La FRC a recueilli 600 plaintes en un jour dans l'affaire Volkswagen

Un logo de la marque Volkswagen sur le bâtiment d'un revendeur de la marque allemande à Berlin.
Un logo de la marque Volkswagen sur le bâtiment d'un revendeur. [Markus Schreiber - Keystone]
Les deux actions distinctes en dommages-intérêts initiées en Suisse dans le cadre du scandale VW recueillent un fort soutien. La Fédération romande des consommateurs (FRC) a ainsi enregistré 600 plaintes.

La FRC est passée lundi à l'offensive contre Volkswagen. Alliée à sa faîtière européenne, elle a lancé un recours collectif en Allemagne pour que le constructeur automobile verse des dédommagements aux clients lésés par le scandale des moteurs diesel.

L'organisation romande de protection des consommateurs vise plus de 1000 plaignants en Suisse. "Nos partenaires de myRight ont enregistré 600 inscriptions après un seul jour", s'est réjouie Florence Bettschart, responsable droit et politique à la FRC.

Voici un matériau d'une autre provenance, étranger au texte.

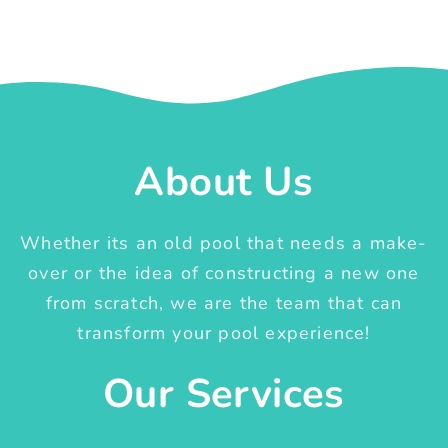
About Us
Whether its an old pool that needs a make-
over or the idea of constructing a new one
from scratch, we are the team that can
transform your pool experience!
Our Services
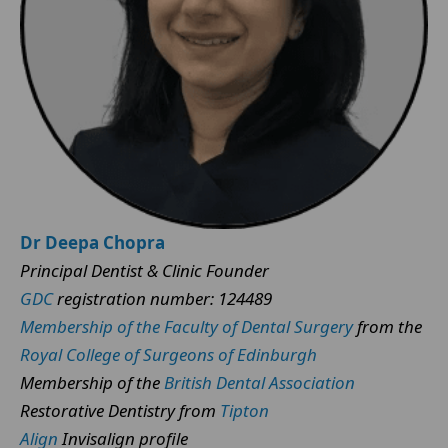
Dr Deepa Chopra
Principal Dentist & Clinic Founder
GDC
registration number: 124489
Membership of the Faculty of Dental Surgery
from the
Royal College of Surgeons of Edinburgh
Membership of the
British Dental Association
Restorative Dentistry from
Tipton
Align
Invisalign profile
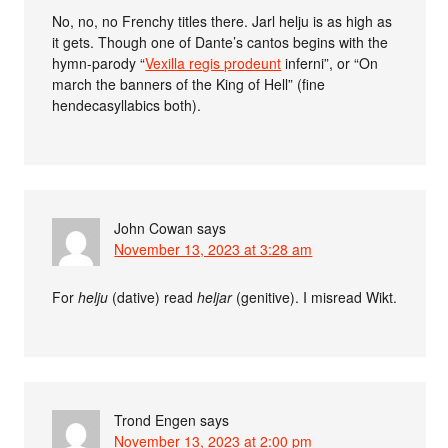
No, no, no Frenchy titles there. Jarl helju is as high as
it gets. Though one of Dante’s cantos begins with the
hymn-parody “
Vexilla regis prodeunt
inferni”, or “On
march the banners of the King of Hell” (fine
hendecasyllabics both).
John Cowan
says
November 13, 2023 at 3:28 am
For
helju
(dative) read
heljar
(genitive). I misread Wikt.
Trond Engen
says
November 13, 2023 at 2:00 pm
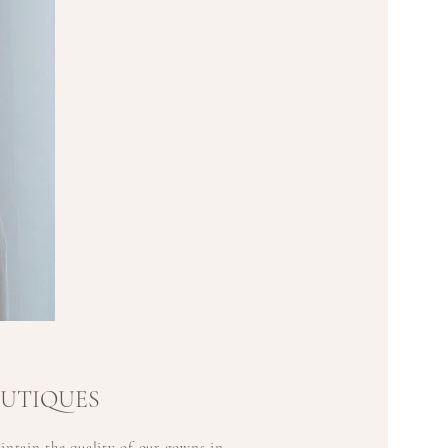
OUTIQUES
ntain the quality of our gowns in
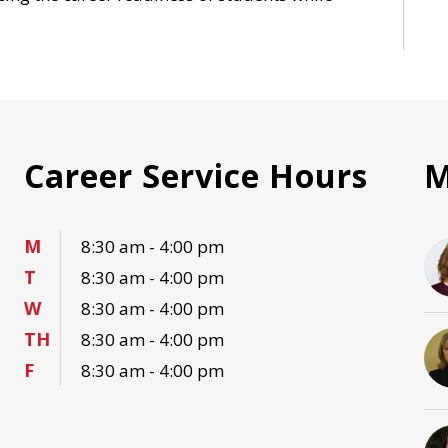
Career Service Hours
M
M
8:30 am - 4:00 pm
T
8:30 am - 4:00 pm
W
8:30 am - 4:00 pm
TH
8:30 am - 4:00 pm
F
8:30 am - 4:00 pm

Quelque 1600 réclamations via la SKS

La plateforme en ligne myRight, adaptée au public helvétique, existe en français et en allemand. Des deux côtés de la Sarine, les propriétaires lésés peuvent choisir de participer à l'une ou l'autre procédure en cours, mais pas aux deux, précise Florence Bettschart.

La Fondation alémanique des consommateurs (SKS) compte quant à elle déjà 1600 réclamations. Pour que la plainte contre VW et l'importateur Amag ait suffisamment de poids, l'association espère réunir 2000 personnes prêtes à soutenir la procédure d'ici à la mi-novembre.

ats/tmun

Publié le 13 septembre 2017 - Modifié le 13 septembre 2017

3000 à 7000 francs d'indemnités

Pour mémoire, le scandale a touché quelque 180'000 véhicules en Suisse. La SKS estime que les clients lésés ont payé en moyenne 15% de trop, soit un montant compris entre 3000 et 7000 francs, selon le prix d'achat du véhicule.

Pour être prises en compte, les demandes d'indemnisation doivent être soumises avant la fin de cette année. Car à partir de janvier 2018, il y a un risque de prescription.

Pour rappel, la SKS a porté plainte jeudi dernier à Zurich contre le groupe Volkswagen et Amag. La procédure vise à déterminer si VW et l'importateur ont trompé les automobilistes et violé le droit helvétique.